Je n’ai pour ma part jamais cru à la thèse du loup solitaire, même dans les cas où aucun lien formel n’est établi entre un assaillant et un donneur d’ordre sur zone. Car à partir du moment où un individu est intoxiqué par la propagande, même par le biais d’Internet, il n’est pas seul. Le profil de l’assaillant de Trèbes est apparemment celui d’un radicalisé assez classique. Cette attaque démontre aussi qu’il est impossible d’identifier qui est susceptible de passer à l’acte. Les services de renseignement savaient qu’il y aurait de nouveaux attentats en France, mais ils ne pouvaient prévoir qui agirait, où, et comment.
Les revers de l’EI n’ont-ils pas découragé les partisans du jihad ?
On retrouve deux tendances après les défaites militaires du «califat». Découragement et désillusion d’une part, en particulier chez les revenants. Ceux-là sont souvent désenchantés face à l’eldorado auquel ils avaient cru, constatant qu’il s’agissait d’une promesse vide. D’autant qu’ils ont été témoins d’actes atroces commis par un groupe foncièrement criminel. Il y a une autre tendance, d’autre part, illustrée par l’attaque de Trèbes : celle d’un revanchisme jihadiste particulièrement répandu parmi les résidents radicalisés. Les défaites militaires et pertes de territoires alimentent chez eux une intarissable soif de vengeance.

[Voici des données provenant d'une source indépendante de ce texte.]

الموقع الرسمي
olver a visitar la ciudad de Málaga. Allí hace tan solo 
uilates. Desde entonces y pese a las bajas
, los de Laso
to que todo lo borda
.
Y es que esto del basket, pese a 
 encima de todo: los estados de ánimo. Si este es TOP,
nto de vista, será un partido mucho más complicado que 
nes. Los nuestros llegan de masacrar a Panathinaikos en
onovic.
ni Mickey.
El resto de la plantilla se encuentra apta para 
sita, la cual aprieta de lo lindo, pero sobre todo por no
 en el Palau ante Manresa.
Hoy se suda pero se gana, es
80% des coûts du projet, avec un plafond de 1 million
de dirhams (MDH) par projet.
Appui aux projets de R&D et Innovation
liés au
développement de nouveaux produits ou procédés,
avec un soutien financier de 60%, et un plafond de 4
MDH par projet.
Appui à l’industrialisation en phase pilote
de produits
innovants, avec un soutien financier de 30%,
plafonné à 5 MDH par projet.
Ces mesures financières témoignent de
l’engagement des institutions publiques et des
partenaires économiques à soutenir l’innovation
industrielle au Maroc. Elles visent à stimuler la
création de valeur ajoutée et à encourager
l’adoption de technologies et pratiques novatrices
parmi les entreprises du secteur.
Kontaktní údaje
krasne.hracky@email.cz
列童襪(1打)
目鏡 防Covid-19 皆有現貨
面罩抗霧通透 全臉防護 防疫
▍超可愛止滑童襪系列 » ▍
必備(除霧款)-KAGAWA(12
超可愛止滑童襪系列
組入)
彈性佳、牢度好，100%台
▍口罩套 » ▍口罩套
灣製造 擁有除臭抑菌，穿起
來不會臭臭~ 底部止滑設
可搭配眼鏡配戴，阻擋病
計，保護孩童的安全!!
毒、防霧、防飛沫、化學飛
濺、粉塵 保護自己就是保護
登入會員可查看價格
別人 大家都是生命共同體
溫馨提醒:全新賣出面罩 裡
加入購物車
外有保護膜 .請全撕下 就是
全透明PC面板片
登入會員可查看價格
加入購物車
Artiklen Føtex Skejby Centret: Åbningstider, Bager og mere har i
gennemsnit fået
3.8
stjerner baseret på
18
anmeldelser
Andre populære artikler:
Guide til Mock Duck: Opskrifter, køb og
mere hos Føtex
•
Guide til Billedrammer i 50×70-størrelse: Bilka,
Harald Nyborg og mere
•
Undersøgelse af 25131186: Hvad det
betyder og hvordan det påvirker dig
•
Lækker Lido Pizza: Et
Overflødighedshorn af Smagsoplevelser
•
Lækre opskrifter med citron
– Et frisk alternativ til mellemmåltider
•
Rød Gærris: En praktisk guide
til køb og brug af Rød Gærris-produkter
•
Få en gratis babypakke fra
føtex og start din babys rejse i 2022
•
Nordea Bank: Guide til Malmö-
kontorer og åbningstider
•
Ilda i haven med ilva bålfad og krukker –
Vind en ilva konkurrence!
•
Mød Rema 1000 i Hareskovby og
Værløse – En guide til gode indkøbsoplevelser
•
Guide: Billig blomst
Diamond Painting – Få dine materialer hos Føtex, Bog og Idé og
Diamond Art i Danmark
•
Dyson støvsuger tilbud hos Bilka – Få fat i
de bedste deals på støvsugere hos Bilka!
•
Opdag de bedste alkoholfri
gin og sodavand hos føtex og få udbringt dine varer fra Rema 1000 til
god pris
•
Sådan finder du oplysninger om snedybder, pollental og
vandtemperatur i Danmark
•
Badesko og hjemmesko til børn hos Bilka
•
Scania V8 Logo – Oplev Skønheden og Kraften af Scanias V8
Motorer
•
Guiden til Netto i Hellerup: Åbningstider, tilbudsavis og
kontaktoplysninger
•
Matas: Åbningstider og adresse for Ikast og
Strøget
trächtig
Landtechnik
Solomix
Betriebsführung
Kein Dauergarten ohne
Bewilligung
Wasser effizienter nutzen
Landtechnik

Pensez-vous que l’EI peut rebondir ?
Nourrissant une nostalgie du califat, au terme d’un premier âge d’or (2014-2017), la propagande de l’Etat islamique présente ses revers comme une simple épreuve à passer. Elle rappelle les précédentes périodes de son recul, comme en 2007-2008 sur le théâtre irakien, lorsque la contre-insurrection américaine et le mouvement de la Sahwa parmi les tribus sunnites l’avaient un temps vaincu. La rhétorique actuelle insiste sur le fait que la reconstitution des rangs jihadistes a été possible par le passé. Et sa résurgence d’autant plus forte.